Questa rubrica è uno spazio dedicato ai giovani “Talenti” dell’istituto Vincenzo Pallotti che grazie all’alternanza scuola-lavoro stanno effettuando uno stage presso la nostra redazione. Qui saranno raccolti e pubblicati i loro articoli

Roma- Buche killer ad Ostia. Le voragini sono ormai ovunque: dal lungomare al centro città. Da recenti statistiche, sono proprio gli avvallamenti nel terreno la prima causa degli incidenti stradali nel X Municipio. Senza contare le gomme bucate e le sospensioni rotte, un costo tutto a carico del cittadino. Si è arrivati persino a cancellare un evento sportivo come la “30 Km del Mare di Roma” per la pessima condizione delle strade.

Nonostante le mille promesse politiche da parte di comune di Roma e Municipio X, i due enti pubblici preposti per legge alla manutenzione, di cantieri sul Litorale non se ne vedono.

Nel gennaio 2015, l’allora sindaco Marino aveva lanciato un progetto di manutenzione delle strade chiamato «operazione trasparenza», con cui si stanziavano 6 milioni di euro per interventi su 250mila tratti di strade, in cui però il X Municipio era marginalmente coinvolto.

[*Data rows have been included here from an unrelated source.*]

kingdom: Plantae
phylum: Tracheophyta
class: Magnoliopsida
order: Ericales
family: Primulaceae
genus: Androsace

Nel Novembre dello stesso anno, è stata firmata dalla commissione straordinaria del X Municipio una delibera con cui si stanziavano 835mila euro garantiti dal Ministero dell’Interno. Visto lo stato, ancora dissestato, delle strade su cui dovevano essere effettuati gli interventi, l’ipotesi più accreditata resta quella di trovarsi davanti all’ennesima promessa non mantenuta.

Bandi e gare riguardanti la manutenzione stradale sono stati peraltro, in passato, al centro di indagini che hanno portato ad arresti per tangenti e corruzione di funzionari in diversi municipi di Roma. Incluso il X.

Su queste opere di manutenzione non è nemmeno mancata la speculazione: un vero «business delle riparazioni». Buche che si riaprono a pochi giorni dall’intervento dei tecnici. E’ possibile che quattro gocce di pioggia bastino a ritrovarsi a dover fare lo slalom tra delle voragini? Il sospetto è che forse, come già denunciato dai cittadini non vengano sistemati tutti e quattro gli strati che formano il manto stradale. Il problema è che le strade cittadine sono spesso vecchie e rattoppate e il passaggio di mezzi pesanti è spesso fatale; crea, infatti, delle crepe nel sottofondo che piano piano arrivano in superficie, formando la cosiddetta «pelle di coccodrillo». La pioggia fa poi il resto infiltrandosi nelle crepe e allargandole fino a formare la buca. C’è anche da dire che Ostia parte svantaggiata avendo un fondo di sabbia.

L’appello è rivolto alla sindaca Raggi che ha annunciato un piano di 132 milioni di euro per interventi di manutenzione delle strade in tutto il comune di Roma. Non resta che sperare che anche queste non siano le ennesime parole al vento.